═══ Reading passage ═══

EMBERS

By Sandor Marai
Translated by Carol Brown Janeway from a German translation of the original Hungarian
New York: Vintage Books, 2002 from the 1942
213 pages
ISBN # 0-375-70742-5.

Comments by Bob Corbett
July 2004

Sandor Marai presents a gripping story of suspense with an ominous gloom hanging over all; the axe ready to fall. Henrik, a 75 year-old retired general from the Austrio-Hungarian army, is the narrator and Marai’s tale is more about his inner life than the events of “the accident” itself. The narration is from 1940 at the general’s manor home in Hungary, but the action of the story occurred 41 years prior in 1899, but took place here at the manor. I found it fascinating that a novel could be situated in Hungary in 1940 and the current war was never mentioned.

The novel, while being a dark tale, it is really more about the consciousness and life views of the general, a man whom I disliked a great deal. That’s not to criticize author Marai; for I suspect he doesn’t like this character any more than I do, but it is to attest that the focus of the novel is more on the narrator than the narrated tale, intense as that external tale is itself.

I don’t plan to tell much of the main story line itself. The curiosity as to what this is all about is what drives much of the plot, and the reader shouldn’t know much at all before approaching the novel. The setting itself doesn’t give away too much. These 41 years since July 2, 1899, Henrik has lived much as a hermit on his huge estate awaiting this day he know would come – his closest friend in life, Konrad, is returning. The “accident” of 41 years ago involved Konrad and Henrik, and has driven Henrik into his hermitic life, yet Henrik always knew that Konrad would return, now things would be settled and solved.

═══

# Action item A
Repeat the review of the novel Embers word for word.
The review and the entries that come after it have no connection to each other.

═══ Data shown ═══

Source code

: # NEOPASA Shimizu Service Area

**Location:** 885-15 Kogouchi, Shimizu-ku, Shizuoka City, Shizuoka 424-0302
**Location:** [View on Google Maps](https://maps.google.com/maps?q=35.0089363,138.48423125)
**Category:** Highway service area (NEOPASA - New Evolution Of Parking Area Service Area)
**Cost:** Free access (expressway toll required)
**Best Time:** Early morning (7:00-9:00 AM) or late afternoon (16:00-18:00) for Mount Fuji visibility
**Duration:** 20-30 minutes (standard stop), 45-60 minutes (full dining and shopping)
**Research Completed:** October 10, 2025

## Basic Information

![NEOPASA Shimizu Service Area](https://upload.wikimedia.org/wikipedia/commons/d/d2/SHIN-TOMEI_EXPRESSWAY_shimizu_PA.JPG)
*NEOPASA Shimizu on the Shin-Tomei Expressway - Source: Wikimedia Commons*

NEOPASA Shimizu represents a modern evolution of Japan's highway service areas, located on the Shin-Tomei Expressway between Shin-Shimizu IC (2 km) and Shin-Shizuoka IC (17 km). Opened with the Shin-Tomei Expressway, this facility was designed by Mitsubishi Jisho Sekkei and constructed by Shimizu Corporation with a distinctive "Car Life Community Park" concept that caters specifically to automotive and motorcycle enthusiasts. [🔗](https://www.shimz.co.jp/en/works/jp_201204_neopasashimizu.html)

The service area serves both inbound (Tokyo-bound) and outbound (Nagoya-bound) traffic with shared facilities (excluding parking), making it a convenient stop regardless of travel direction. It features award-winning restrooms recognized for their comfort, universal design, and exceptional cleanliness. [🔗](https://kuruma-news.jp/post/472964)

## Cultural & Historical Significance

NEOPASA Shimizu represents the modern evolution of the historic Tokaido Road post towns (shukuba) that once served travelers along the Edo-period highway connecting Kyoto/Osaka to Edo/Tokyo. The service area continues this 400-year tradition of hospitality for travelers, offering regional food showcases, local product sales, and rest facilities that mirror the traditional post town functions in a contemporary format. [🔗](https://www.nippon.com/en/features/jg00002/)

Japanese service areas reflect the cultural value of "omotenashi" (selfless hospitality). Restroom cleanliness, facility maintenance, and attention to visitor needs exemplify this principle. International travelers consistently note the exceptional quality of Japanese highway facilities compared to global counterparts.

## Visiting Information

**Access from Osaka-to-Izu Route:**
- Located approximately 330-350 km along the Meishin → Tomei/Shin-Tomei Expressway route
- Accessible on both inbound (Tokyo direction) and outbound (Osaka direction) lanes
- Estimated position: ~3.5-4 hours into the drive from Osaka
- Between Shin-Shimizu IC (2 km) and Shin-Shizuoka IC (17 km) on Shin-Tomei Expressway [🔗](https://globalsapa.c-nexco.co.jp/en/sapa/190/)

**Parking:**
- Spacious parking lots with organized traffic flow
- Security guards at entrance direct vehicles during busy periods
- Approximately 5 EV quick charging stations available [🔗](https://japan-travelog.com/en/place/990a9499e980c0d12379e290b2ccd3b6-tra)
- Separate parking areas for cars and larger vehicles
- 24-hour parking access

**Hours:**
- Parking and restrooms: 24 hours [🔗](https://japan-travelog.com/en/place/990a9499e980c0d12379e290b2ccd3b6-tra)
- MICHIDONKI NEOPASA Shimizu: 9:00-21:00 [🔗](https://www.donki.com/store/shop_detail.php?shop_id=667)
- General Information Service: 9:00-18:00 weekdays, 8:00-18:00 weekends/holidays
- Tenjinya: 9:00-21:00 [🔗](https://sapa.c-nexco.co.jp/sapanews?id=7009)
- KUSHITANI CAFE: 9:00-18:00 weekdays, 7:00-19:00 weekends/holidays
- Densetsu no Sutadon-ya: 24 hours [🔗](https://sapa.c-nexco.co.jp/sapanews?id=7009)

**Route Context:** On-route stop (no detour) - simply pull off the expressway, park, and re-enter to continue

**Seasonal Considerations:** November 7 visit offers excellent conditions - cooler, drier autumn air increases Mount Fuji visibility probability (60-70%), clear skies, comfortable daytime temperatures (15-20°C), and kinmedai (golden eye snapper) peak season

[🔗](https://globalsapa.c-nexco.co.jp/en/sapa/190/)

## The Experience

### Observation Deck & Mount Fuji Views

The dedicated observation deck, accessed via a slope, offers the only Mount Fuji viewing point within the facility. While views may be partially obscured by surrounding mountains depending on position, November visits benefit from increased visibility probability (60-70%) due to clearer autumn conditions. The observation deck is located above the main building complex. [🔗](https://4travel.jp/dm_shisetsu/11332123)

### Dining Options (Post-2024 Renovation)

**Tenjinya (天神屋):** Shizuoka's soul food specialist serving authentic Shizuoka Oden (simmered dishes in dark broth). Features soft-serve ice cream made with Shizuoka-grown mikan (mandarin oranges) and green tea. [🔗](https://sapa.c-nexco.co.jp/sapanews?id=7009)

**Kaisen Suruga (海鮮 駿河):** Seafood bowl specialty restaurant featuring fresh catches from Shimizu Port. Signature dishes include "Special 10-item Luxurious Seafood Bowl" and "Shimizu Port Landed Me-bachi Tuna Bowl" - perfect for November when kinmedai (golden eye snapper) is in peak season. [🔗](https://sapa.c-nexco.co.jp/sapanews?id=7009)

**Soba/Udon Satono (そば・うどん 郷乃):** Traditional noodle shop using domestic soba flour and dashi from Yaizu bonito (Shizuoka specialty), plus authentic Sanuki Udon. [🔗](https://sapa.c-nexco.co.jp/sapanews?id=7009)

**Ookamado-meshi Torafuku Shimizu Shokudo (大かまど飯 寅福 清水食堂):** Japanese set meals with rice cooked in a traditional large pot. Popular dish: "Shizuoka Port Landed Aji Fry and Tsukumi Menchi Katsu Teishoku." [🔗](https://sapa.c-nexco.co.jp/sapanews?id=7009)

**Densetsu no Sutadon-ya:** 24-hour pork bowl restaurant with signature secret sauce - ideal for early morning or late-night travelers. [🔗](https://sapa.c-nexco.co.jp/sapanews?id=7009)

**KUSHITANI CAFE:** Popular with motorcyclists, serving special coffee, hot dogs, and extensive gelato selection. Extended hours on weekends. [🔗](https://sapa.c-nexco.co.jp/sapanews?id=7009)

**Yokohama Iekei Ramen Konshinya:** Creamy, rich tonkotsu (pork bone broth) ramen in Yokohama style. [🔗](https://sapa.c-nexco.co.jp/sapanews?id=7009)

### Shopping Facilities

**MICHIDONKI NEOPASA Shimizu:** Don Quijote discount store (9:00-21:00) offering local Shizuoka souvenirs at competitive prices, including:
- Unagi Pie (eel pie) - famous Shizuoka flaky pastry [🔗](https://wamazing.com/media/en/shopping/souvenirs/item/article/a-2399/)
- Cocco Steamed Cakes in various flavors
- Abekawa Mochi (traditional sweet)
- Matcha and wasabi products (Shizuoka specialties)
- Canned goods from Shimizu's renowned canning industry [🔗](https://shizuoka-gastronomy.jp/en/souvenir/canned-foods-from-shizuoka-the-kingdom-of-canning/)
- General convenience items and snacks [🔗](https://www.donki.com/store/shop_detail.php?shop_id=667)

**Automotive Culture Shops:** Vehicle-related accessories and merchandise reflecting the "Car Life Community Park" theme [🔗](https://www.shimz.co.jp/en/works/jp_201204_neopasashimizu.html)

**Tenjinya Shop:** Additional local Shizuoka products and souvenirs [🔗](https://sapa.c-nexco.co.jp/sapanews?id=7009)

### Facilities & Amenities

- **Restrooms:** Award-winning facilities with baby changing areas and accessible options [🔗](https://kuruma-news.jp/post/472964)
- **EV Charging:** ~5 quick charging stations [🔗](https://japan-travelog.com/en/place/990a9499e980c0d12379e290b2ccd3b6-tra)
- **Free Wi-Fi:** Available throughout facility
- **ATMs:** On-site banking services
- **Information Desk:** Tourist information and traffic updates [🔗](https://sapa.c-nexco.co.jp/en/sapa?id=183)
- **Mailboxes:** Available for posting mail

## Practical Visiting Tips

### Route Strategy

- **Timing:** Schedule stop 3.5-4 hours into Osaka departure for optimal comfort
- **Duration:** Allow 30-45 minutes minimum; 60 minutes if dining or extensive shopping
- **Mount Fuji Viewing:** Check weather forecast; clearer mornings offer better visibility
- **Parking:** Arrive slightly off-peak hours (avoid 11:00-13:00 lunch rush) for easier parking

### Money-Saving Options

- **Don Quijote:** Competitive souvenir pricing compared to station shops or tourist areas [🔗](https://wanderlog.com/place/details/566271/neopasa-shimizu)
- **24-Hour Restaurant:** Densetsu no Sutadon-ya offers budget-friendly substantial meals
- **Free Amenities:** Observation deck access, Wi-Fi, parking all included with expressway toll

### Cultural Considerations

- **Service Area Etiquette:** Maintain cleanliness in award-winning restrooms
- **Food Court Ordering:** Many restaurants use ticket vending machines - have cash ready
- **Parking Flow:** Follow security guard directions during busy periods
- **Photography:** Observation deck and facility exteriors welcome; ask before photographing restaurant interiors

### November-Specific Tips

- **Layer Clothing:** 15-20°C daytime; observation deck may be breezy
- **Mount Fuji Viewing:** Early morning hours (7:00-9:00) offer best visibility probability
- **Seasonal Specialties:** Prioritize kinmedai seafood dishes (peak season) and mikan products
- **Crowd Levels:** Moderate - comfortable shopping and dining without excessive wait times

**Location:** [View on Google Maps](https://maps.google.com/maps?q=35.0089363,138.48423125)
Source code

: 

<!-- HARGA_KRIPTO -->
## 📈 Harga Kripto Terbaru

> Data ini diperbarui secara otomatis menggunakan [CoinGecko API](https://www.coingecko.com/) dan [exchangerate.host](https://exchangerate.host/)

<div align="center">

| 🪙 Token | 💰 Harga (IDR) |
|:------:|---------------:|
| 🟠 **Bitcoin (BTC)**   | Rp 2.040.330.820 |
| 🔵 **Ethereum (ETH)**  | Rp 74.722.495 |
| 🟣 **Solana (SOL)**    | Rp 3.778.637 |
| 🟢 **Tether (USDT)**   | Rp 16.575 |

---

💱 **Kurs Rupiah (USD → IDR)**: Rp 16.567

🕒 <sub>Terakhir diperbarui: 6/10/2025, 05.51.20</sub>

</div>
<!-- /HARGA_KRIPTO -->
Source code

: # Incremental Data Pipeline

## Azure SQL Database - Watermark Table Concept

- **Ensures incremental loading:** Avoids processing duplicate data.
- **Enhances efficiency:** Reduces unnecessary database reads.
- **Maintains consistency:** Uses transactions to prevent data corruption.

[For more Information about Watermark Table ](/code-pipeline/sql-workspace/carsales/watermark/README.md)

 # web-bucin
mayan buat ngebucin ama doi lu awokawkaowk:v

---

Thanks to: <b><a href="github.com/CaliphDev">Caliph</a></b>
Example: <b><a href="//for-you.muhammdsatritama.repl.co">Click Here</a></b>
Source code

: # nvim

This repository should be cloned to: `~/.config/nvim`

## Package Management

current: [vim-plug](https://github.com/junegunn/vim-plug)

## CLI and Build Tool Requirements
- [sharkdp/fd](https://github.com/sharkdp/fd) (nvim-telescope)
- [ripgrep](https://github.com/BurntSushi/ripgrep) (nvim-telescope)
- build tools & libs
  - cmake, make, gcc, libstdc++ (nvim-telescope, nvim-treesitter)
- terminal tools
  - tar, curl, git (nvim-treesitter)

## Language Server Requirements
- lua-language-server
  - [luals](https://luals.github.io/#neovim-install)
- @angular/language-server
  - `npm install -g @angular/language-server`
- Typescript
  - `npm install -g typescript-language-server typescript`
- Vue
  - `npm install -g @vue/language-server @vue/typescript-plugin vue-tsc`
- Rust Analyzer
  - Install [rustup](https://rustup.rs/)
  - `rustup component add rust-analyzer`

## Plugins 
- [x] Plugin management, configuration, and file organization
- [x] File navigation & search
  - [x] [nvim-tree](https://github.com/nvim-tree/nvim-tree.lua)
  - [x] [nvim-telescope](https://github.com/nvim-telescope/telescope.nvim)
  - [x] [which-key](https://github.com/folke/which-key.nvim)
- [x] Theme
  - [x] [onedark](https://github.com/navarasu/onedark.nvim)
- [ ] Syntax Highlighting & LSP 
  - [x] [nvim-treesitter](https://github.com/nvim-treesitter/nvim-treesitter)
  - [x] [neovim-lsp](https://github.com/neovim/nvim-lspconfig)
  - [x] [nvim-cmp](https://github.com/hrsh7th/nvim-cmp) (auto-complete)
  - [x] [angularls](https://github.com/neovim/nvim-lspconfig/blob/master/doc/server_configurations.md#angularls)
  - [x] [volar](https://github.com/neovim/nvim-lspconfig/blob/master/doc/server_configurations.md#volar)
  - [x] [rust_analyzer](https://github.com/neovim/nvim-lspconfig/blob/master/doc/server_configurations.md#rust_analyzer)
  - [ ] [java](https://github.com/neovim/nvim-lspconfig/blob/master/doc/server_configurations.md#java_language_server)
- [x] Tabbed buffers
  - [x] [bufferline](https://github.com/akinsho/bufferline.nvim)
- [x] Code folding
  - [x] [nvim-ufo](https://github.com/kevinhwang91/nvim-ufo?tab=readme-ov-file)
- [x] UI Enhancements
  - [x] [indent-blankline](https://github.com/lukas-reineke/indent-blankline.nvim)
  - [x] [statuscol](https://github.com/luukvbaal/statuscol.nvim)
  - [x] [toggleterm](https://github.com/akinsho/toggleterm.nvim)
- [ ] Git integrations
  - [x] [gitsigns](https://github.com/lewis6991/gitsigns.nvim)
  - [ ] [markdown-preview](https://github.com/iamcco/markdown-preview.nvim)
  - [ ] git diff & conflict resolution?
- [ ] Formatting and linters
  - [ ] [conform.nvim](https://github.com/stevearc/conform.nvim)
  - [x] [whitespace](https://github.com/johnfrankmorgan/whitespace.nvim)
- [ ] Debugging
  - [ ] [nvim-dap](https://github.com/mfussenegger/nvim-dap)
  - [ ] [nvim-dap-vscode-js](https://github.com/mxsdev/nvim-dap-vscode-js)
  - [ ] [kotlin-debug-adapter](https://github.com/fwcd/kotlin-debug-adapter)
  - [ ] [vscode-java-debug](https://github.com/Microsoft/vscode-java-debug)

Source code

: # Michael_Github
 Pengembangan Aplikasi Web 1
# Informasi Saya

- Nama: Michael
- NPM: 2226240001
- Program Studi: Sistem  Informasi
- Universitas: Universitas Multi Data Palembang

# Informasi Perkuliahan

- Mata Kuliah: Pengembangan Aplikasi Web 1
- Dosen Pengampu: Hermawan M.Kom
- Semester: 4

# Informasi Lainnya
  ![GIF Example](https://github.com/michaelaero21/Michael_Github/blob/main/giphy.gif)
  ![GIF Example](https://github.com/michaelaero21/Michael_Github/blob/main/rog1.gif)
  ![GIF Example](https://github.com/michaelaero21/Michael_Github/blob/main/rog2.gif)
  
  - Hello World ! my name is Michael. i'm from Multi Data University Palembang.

═══

# Action item B
In the entries, take the lines between the one holding "no Sutadon-ya:** 24-hour" and the one holding "### Facilities & Amenities", inclusive, and change "discount store" to "bargain store". Return only those lines, with everything else left as it is.

# Exercise response A
EMBERS

By Sandor Marai
Translated by Carol Brown Janeway from a German translation of the original Hungarian
New York: Vintage Books, 2002 from the 1942
213 pages
ISBN # 0-375-70742-5.

Comments by Bob Corbett
July 2004

Sandor Marai presents a gripping story of suspense with an ominous gloom hanging over all; the axe ready to fall. Henrik, a 75 year-old retired general from the Austrio-Hungarian army, is the narrator and Marai’s tale is more about his inner life than the events of “the accident” itself. The narration is from 1940 at the general’s manor home in Hungary, but the action of the story occurred 41 years prior in 1899, but took place here at the manor. I found it fascinating that a novel could be situated in Hungary in 1940 and the current war was never mentioned.

The novel, while being a dark tale, it is really more about the consciousness and life views of the general, a man whom I disliked a great deal. That’s not to criticize author Marai; for I suspect he doesn’t like this character any more than I do, but it is to attest that the focus of the novel is more on the narrator than the narrated tale, intense as that external tale is itself.

I don’t plan to tell much of the main story line itself. The curiosity as to what this is all about is what drives much of the plot, and the reader shouldn’t know much at all before approaching the novel. The setting itself doesn’t give away too much. These 41 years since July 2, 1899, Henrik has lived much as a hermit on his huge estate awaiting this day he know would come – his closest friend in life, Konrad, is returning. The “accident” of 41 years ago involved Konrad and Henrik, and has driven Henrik into his hermitic life, yet Henrik always knew that Konrad would return, now things would be settled and solved.

# Exercise response B
**Densetsu no Sutadon-ya:** 24-hour pork bowl restaurant with signature secret sauce - ideal for early morning or late-night travelers. [🔗](https://sapa.c-nexco.co.jp/sapanews?id=7009)

**KUSHITANI CAFE:** Popular with motorcyclists, serving special coffee, hot dogs, and extensive gelato selection. Extended hours on weekends. [🔗](https://sapa.c-nexco.co.jp/sapanews?id=7009)

**Yokohama Iekei Ramen Konshinya:** Creamy, rich tonkotsu (pork bone broth) ramen in Yokohama style. [🔗](https://sapa.c-nexco.co.jp/sapanews?id=7009)

### Shopping Facilities

**MICHIDONKI NEOPASA Shimizu:** Don Quijote bargain store (9:00-21:00) offering local Shizuoka souvenirs at competitive prices, including:
- Unagi Pie (eel pie) - famous Shizuoka flaky pastry [🔗](https://wamazing.com/media/en/shopping/souvenirs/item/article/a-2399/)
- Cocco Steamed Cakes in various flavors
- Abekawa Mochi (traditional sweet)
- Matcha and wasabi products (Shizuoka specialties)
- Canned goods from Shimizu's renowned canning industry [🔗](https://shizuoka-gastronomy.jp/en/souvenir/canned-foods-from-shizuoka-the-kingdom-of-canning/)
- General convenience items and snacks [🔗](https://www.donki.com/store/shop_detail.php?shop_id=667)

**Automotive Culture Shops:** Vehicle-related accessories and merchandise reflecting the "Car Life Community Park" theme [🔗](https://www.shimz.co.jp/en/works/jp_201204_neopasashimizu.html)

**Tenjinya Shop:** Additional local Shizuoka products and souvenirs [🔗](https://sapa.c-nexco.co.jp/sapanews?id=7009)

### Facilities & Amenities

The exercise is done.